Task requirements ▸ What is needed is a word-for-word copy of the records below.

Data provided ▸
[Start of Attachment]
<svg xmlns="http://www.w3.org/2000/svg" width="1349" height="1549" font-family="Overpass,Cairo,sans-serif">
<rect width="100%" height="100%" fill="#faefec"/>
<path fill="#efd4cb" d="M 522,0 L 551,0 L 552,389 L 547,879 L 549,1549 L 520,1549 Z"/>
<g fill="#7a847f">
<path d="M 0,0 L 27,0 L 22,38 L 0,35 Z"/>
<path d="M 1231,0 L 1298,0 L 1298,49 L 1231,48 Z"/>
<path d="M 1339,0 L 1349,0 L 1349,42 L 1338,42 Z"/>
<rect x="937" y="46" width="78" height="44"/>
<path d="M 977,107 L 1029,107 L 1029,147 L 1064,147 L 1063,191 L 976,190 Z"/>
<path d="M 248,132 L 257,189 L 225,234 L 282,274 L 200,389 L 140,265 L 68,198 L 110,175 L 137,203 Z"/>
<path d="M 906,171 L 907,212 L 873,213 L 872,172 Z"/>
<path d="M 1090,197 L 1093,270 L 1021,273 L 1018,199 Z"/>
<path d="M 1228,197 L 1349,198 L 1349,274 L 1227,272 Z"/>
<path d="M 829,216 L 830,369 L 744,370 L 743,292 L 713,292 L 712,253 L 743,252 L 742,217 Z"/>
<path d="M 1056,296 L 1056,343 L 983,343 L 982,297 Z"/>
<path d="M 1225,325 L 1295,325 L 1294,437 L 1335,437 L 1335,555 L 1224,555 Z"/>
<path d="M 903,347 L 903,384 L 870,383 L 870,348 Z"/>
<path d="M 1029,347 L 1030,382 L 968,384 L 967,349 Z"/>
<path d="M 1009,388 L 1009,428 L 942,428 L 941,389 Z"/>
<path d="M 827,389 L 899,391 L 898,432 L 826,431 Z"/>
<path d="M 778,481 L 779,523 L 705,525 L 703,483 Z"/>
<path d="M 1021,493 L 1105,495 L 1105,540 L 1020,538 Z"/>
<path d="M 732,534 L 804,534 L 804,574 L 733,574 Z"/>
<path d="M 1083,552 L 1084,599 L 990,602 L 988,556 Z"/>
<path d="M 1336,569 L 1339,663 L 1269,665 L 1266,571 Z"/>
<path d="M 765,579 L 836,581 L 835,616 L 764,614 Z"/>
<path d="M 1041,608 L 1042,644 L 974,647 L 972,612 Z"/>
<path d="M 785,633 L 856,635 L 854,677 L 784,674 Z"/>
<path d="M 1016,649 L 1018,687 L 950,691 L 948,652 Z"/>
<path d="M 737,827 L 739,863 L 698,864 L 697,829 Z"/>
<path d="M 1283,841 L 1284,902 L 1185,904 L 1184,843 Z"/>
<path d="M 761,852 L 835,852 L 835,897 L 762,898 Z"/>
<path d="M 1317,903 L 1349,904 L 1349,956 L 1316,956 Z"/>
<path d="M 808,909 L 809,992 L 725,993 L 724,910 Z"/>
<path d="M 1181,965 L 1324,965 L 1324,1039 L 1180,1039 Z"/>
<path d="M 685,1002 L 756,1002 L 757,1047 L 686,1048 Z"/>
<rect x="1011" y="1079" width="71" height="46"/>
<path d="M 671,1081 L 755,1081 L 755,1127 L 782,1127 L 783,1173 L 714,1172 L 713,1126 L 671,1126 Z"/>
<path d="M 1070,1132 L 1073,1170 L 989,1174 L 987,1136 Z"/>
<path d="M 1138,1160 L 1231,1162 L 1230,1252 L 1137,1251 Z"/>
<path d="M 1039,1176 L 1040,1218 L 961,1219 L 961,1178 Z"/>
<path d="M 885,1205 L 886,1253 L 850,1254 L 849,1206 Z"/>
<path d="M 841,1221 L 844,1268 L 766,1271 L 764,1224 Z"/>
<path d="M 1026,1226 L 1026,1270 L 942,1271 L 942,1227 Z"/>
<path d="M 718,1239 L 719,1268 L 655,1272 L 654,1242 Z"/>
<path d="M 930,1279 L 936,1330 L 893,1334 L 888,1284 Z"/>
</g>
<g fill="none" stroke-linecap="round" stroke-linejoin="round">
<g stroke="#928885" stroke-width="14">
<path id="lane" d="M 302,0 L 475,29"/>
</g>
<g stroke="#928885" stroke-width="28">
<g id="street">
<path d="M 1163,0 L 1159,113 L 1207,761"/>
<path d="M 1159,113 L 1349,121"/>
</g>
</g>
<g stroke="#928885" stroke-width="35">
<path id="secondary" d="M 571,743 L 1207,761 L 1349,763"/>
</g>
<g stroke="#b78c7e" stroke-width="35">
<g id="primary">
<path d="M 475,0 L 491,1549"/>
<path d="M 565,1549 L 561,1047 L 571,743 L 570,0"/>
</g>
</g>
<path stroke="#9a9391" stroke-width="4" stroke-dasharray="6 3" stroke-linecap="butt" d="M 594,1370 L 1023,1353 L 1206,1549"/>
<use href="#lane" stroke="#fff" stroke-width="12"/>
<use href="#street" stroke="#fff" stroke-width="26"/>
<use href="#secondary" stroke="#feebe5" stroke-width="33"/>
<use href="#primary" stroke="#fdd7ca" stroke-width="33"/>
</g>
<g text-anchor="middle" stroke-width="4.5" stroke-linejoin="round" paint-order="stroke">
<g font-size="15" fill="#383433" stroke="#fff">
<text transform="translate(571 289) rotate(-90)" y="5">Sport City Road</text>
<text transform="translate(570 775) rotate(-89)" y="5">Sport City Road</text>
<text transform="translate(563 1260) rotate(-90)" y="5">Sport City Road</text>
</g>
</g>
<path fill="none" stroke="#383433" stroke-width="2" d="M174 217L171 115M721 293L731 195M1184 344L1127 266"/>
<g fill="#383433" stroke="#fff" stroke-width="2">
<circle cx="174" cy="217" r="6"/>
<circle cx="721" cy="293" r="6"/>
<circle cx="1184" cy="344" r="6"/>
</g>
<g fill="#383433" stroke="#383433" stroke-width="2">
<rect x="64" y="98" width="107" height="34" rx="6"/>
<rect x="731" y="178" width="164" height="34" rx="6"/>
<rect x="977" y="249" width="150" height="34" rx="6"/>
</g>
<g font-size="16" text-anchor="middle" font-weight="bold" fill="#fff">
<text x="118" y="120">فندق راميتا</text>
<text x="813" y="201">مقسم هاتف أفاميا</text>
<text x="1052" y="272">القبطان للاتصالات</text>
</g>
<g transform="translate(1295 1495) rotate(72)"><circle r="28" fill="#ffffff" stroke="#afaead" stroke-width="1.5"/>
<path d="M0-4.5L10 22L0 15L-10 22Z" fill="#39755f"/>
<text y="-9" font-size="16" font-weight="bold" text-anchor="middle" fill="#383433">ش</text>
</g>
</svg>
[End of Attachment]
Answer area ▸
<svg xmlns="http://www.w3.org/2000/svg" width="1349" height="1549" font-family="Overpass,Cairo,sans-serif">
<rect width="100%" height="100%" fill="#faefec"/>
<path fill="#efd4cb" d="M 522,0 L 551,0 L 552,389 L 547,879 L 549,1549 L 520,1549 Z"/>
<g fill="#7a847f">
<path d="M 0,0 L 27,0 L 22,38 L 0,35 Z"/>
<path d="M 1231,0 L 1298,0 L 1298,49 L 1231,48 Z"/>
<path d="M 1339,0 L 1349,0 L 1349,42 L 1338,42 Z"/>
<rect x="937" y="46" width="78" height="44"/>
<path d="M 977,107 L 1029,107 L 1029,147 L 1064,147 L 1063,191 L 976,190 Z"/>
<path d="M 248,132 L 257,189 L 225,234 L 282,274 L 200,389 L 140,265 L 68,198 L 110,175 L 137,203 Z"/>
<path d="M 906,171 L 907,212 L 873,213 L 872,172 Z"/>
<path d="M 1090,197 L 1093,270 L 1021,273 L 1018,199 Z"/>
<path d="M 1228,197 L 1349,198 L 1349,274 L 1227,272 Z"/>
<path d="M 829,216 L 830,369 L 744,370 L 743,292 L 713,292 L 712,253 L 743,252 L 742,217 Z"/>
<path d="M 1056,296 L 1056,343 L 983,343 L 982,297 Z"/>
<path d="M 1225,325 L 1295,325 L 1294,437 L 1335,437 L 1335,555 L 1224,555 Z"/>
<path d="M 903,347 L 903,384 L 870,383 L 870,348 Z"/>
<path d="M 1029,347 L 1030,382 L 968,384 L 967,349 Z"/>
<path d="M 1009,388 L 1009,428 L 942,428 L 941,389 Z"/>
<path d="M 827,389 L 899,391 L 898,432 L 826,431 Z"/>
<path d="M 778,481 L 779,523 L 705,525 L 703,483 Z"/>
<path d="M 1021,493 L 1105,495 L 1105,540 L 1020,538 Z"/>
<path d="M 732,534 L 804,534 L 804,574 L 733,574 Z"/>
<path d="M 1083,552 L 1084,599 L 990,602 L 988,556 Z"/>
<path d="M 1336,569 L 1339,663 L 1269,665 L 1266,571 Z"/>
<path d="M 765,579 L 836,581 L 835,616 L 764,614 Z"/>
<path d="M 1041,608 L 1042,644 L 974,647 L 972,612 Z"/>
<path d="M 785,633 L 856,635 L 854,677 L 784,674 Z"/>
<path d="M 1016,649 L 1018,687 L 950,691 L 948,652 Z"/>
<path d="M 737,827 L 739,863 L 698,864 L 697,829 Z"/>
<path d="M 1283,841 L 1284,902 L 1185,904 L 1184,843 Z"/>
<path d="M 761,852 L 835,852 L 835,897 L 762,898 Z"/>
<path d="M 1317,903 L 1349,904 L 1349,956 L 1316,956 Z"/>
<path d="M 808,909 L 809,992 L 725,993 L 724,910 Z"/>
<path d="M 1181,965 L 1324,965 L 1324,1039 L 1180,1039 Z"/>
<path d="M 685,1002 L 756,1002 L 757,1047 L 686,1048 Z"/>
<rect x="1011" y="1079" width="71" height="46"/>
<path d="M 671,1081 L 755,1081 L 755,1127 L 782,1127 L 783,1173 L 714,1172 L 713,1126 L 671,1126 Z"/>
<path d="M 1070,1132 L 1073,1170 L 989,1174 L 987,1136 Z"/>
<path d="M 1138,1160 L 1231,1162 L 1230,1252 L 1137,1251 Z"/>
<path d="M 1039,1176 L 1040,1218 L 961,1219 L 961,1178 Z"/>
<path d="M 885,1205 L 886,1253 L 850,1254 L 849,1206 Z"/>
<path d="M 841,1221 L 844,1268 L 766,1271 L 764,1224 Z"/>
<path d="M 1026,1226 L 1026,1270 L 942,1271 L 942,1227 Z"/>
<path d="M 718,1239 L 719,1268 L 655,1272 L 654,1242 Z"/>
<path d="M 930,1279 L 936,1330 L 893,1334 L 888,1284 Z"/>
</g>
<g fill="none" stroke-linecap="round" stroke-linejoin="round">
<g stroke="#928885" stroke-width="14">
<path id="lane" d="M 302,0 L 475,29"/>
</g>
<g stroke="#928885" stroke-width="28">
<g id="street">
<path d="M 1163,0 L 1159,113 L 1207,761"/>
<path d="M 1159,113 L 1349,121"/>
</g>
</g>
<g stroke="#928885" stroke-width="35">
<path id="secondary" d="M 571,743 L 1207,761 L 1349,763"/>
</g>
<g stroke="#b78c7e" stroke-width="35">
<g id="primary">
<path d="M 475,0 L 491,1549"/>
<path d="M 565,1549 L 561,1047 L 571,743 L 570,0"/>
</g>
</g>
<path stroke="#9a9391" stroke-width="4" stroke-dasharray="6 3" stroke-linecap="butt" d="M 594,1370 L 1023,1353 L 1206,1549"/>
<use href="#lane" stroke="#fff" stroke-width="12"/>
<use href="#street" stroke="#fff" stroke-width="26"/>
<use href="#secondary" stroke="#feebe5" stroke-width="33"/>
<use href="#primary" stroke="#fdd7ca" stroke-width="33"/>
</g>
<g text-anchor="middle" stroke-width="4.5" stroke-linejoin="round" paint-order="stroke">
<g font-size="15" fill="#383433" stroke="#fff">
<text transform="translate(571 289) rotate(-90)" y="5">Sport City Road</text>
<text transform="translate(570 775) rotate(-89)" y="5">Sport City Road</text>
<text transform="translate(563 1260) rotate(-90)" y="5">Sport City Road</text>
</g>
</g>
<path fill="none" stroke="#383433" stroke-width="2" d="M174 217L171 115M721 293L731 195M1184 344L1127 266"/>
<g fill="#383433" stroke="#fff" stroke-width="2">
<circle cx="174" cy="217" r="6"/>
<circle cx="721" cy="293" r="6"/>
<circle cx="1184" cy="344" r="6"/>
</g>
<g fill="#383433" stroke="#383433" stroke-width="2">
<rect x="64" y="98" width="107" height="34" rx="6"/>
<rect x="731" y="178" width="164" height="34" rx="6"/>
<rect x="977" y="249" width="150" height="34" rx="6"/>
</g>
<g font-size="16" text-anchor="middle" font-weight="bold" fill="#fff">
<text x="118" y="120">فندق راميتا</text>
<text x="813" y="201">مقسم هاتف أفاميا</text>
<text x="1052" y="272">القبطان للاتصالات</text>
</g>
<g transform="translate(1295 1495) rotate(72)"><circle r="28" fill="#ffffff" stroke="#afaead" stroke-width="1.5"/>
<path d="M0-4.5L10 22L0 15L-10 22Z" fill="#39755f"/>
<text y="-9" font-size="16" font-weight="bold" text-anchor="middle" fill="#383433">ش</text>
</g>
</svg>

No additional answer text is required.